» THE PROBLEM: Reproduce every record exactly as given.

::::

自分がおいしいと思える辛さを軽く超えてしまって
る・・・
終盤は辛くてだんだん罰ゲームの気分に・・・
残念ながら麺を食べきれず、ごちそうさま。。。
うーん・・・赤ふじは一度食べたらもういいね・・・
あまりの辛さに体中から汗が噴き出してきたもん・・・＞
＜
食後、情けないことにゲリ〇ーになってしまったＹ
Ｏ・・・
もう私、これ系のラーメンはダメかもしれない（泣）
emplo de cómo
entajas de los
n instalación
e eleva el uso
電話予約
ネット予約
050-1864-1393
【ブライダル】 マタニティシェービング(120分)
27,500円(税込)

::::

» RESPONSE TO THE TASK:
自分がおいしいと思える辛さを軽く超えてしまって
る・・・
終盤は辛くてだんだん罰ゲームの気分に・・・
残念ながら麺を食べきれず、ごちそうさま。。。
うーん・・・赤ふじは一度食べたらもういいね・・・
あまりの辛さに体中から汗が噴き出してきたもん・・・＞
＜
食後、情けないことにゲリ〇ーになってしまったＹ
Ｏ・・・
もう私、これ系のラーメンはダメかもしれない（泣）
emplo de cómo
entajas de los
n instalación
e eleva el uso
電話予約
ネット予約
050-1864-1393
【ブライダル】 マタニティシェービング(120分)
27,500円(税込)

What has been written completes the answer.